Finite spherical symmetry groups are also called point groups in three dimensions. There are five fundamental symmetry classes which have triangular fundamental domains: dihedral, cyclic, tetrahedral, octahedral, and icosahedral symmetry.
This article lists the groups by Schoenflies notation, Coxeter notation,[1] orbifold notation,[2] and order. John Conway uses a variation of the Schoenflies notation, based on the groups' quaternion algebraic structure, labeled by one or two upper case letters, and whole number subscripts. The group order is defined as the subscript, unless the order is doubled for symbols with a plus or minus, "±", prefix, which implies a central inversion.[3]

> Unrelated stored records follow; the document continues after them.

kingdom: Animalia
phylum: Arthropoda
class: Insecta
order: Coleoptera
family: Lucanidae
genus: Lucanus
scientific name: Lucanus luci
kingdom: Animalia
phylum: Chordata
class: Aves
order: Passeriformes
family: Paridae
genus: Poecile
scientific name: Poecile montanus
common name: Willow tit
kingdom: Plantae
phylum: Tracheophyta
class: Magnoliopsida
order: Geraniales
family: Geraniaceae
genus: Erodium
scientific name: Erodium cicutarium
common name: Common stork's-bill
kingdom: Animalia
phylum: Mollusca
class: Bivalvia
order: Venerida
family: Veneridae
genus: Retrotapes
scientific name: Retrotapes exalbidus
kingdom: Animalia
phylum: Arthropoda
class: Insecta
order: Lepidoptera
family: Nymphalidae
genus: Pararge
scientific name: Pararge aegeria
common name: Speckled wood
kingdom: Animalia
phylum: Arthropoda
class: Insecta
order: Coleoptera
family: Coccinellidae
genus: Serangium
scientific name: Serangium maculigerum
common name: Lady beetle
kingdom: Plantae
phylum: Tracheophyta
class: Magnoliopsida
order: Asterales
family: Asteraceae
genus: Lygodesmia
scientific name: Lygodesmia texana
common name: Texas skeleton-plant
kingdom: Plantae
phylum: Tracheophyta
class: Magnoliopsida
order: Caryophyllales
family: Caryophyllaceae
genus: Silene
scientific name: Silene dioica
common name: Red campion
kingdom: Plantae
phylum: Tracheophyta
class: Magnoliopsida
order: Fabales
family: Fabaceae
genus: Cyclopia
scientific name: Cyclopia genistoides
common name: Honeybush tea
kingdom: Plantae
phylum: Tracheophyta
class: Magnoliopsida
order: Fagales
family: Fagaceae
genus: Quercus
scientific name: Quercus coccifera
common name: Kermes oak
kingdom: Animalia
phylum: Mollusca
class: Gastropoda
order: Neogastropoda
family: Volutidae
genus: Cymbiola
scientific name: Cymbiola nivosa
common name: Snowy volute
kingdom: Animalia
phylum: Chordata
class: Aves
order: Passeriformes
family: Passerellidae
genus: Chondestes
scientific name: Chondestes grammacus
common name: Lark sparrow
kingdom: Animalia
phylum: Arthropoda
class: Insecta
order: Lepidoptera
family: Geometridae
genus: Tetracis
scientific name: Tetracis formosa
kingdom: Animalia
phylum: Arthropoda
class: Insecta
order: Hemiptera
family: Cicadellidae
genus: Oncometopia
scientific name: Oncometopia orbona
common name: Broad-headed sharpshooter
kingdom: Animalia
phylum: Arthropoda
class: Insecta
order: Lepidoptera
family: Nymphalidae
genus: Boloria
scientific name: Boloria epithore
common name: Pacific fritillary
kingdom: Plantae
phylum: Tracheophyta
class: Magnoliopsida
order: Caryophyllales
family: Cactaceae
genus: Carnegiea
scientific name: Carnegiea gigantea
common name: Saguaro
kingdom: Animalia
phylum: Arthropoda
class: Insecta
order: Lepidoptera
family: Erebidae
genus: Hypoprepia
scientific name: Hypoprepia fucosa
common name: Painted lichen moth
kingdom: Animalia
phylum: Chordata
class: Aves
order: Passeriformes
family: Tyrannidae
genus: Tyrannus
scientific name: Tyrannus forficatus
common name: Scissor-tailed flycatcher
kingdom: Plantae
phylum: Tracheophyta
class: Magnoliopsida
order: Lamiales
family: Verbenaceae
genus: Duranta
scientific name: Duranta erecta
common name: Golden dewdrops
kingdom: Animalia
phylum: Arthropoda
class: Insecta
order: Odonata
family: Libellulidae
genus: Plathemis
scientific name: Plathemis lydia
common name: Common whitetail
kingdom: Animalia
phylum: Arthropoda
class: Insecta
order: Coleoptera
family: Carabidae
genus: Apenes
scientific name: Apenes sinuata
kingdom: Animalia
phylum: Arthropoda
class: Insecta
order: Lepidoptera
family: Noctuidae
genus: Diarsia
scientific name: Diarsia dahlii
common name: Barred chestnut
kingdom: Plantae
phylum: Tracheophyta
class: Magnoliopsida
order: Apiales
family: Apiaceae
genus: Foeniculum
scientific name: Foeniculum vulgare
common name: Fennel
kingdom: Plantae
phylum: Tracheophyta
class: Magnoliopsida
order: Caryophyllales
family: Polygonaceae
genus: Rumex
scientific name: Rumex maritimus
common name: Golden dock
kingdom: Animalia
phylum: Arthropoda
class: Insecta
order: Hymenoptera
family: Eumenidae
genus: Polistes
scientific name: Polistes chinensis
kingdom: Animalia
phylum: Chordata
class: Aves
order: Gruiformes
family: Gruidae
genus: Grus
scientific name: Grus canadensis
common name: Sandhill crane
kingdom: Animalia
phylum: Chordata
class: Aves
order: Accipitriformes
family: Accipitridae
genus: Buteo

Hermann–Mauguin notation (International notation) is also given. The crystallography groups, 32 in total, are a subset with element orders 2, 3, 4 and 6.[4]
There are four involutional groups: no symmetry (C1), reflection symmetry (Cs), 2-fold rotational symmetry (C2), and central point symmetry (Ci).
There are four infinite cyclic symmetry families, with n = 2 or higher. (n may be 1 as a special case as no symmetry)
There are three infinite dihedral symmetry families, with n = 2 or higher (n may be 1 as a special case).
There are three types of polyhedral symmetry: tetrahedral symmetry, octahedral symmetry, and icosahedral symmetry, named after the triangle-faced regular polyhedra with these symmetries.
All of the discrete point symmetries are subgroups of certain continuous symmetries. They can be classified as products of orthogonal groups O(n) or special orthogonal groups SO(n). O(1) is a single orthogonal reflection, dihedral symmetry order 2, Dih1. SO(1) is just the identity. Half turns, C2, are needed to complete.